Dicas importantes para superação de traumas psicológicos.

Vale apena compartilhar alguns aprendizados extraídos dos exemplos de superação dos pacientes que tive a oportunidade de atender ao longo dos vinte anos de clínica:

1. Durante o evento estressor tentar, se possível, dialogar internamente e elaborar o que está ocorrendo.

2. Evitar a autovitimização. O que você diz para si e para os outros sobre o que ocorreu pode tanto aliviar quanto exacerbar o sofrimento. A fixação em diálogos internos do tipo “Isso é injusto” ou “Não poderia ter acontecido comigo” dificulta o investimento na busca de recuperação e favorece a continuidade da dor.

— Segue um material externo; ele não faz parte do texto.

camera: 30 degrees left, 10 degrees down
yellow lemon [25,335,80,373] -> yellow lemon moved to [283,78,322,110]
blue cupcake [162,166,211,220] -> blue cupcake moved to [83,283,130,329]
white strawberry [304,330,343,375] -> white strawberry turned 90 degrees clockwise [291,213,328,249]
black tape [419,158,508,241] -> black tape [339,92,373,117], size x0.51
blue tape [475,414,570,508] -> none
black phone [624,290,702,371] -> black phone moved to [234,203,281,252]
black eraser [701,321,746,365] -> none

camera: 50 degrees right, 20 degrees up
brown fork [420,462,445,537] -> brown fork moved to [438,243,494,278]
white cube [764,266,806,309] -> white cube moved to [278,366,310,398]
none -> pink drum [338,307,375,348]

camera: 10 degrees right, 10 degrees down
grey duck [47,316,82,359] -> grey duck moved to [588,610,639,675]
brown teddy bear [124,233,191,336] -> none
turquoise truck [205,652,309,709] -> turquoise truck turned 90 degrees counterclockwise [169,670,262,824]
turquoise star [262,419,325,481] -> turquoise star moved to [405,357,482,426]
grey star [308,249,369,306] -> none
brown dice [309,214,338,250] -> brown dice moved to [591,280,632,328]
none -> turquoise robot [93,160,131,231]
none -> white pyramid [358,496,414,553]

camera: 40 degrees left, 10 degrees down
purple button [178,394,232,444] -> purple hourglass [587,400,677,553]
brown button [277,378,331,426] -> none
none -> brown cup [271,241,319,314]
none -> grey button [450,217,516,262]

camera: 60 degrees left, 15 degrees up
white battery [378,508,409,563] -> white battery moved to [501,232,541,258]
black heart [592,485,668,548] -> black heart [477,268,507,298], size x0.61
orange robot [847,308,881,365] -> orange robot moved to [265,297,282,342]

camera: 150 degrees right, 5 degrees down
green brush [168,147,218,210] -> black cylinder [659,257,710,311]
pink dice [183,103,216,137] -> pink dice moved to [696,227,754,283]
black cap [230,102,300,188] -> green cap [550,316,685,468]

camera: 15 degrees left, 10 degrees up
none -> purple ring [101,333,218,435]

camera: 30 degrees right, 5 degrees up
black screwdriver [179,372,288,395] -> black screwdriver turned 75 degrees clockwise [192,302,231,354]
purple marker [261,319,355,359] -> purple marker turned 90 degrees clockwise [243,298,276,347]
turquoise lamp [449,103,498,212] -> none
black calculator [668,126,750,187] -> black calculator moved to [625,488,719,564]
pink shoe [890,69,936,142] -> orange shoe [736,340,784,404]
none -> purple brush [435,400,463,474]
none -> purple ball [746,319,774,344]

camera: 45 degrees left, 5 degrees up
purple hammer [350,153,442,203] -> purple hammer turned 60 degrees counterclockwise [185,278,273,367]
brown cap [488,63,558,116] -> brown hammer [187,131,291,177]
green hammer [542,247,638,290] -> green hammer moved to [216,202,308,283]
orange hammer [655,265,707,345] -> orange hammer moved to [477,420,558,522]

3. Os sinais psicopatológicos do trauma modificam-se ao longo do tempo, assim como a expressão de sua memória. É possível fortalecer a confiança de que a dor será superada, seja encontrando exemplos que sirvam de apoio, seja procurando ajuda especializada.

4. Ter confiança no bem. Quem acredita que o futuro trará conforto, vive melhor o presente. Quando se descobre a importância de seguir adiante, o trauma perde a força.

5. Estudos mostram que quem possui uma boa base religiosa consegue minimizar a dor. Buscar conforto na religiosidade, respeitando suas crenças, pode aliviar o sofrimento. A crençaem um Deusacolhedor fortalece o amparo para seguir adiante.

6. Criar alianças positivas com a dificuldade, buscando o aprendizado que a experiência dolorosa pode trazer. Sínteses positivas predispõem e favorecem a superação psicológica.

7. Gerar novos objetivos de vida. Engajar-se em um novo projeto e tornar a própria experiência um veículo de propagação do bem tornam mais fácil superar o trauma.

8. Não responder ao trauma criando outro. Não se deve responder a uma situação de violência gerando mais violência. Exemplo: quem deseja matar o assassino do filho pode ficar mais traumatizado com seu próprio ato, que não aplaca a dor psicológica, mas a enfatiza.

9. Falar da dor, mas de forma adequada e com as pessoas certas. É preciso encontrar sentido para a superação do trauma. Buscar uma narrativa que sintetize os aprendizados de vida pode diminuir as expressões emocionais e sensoriais do trauma.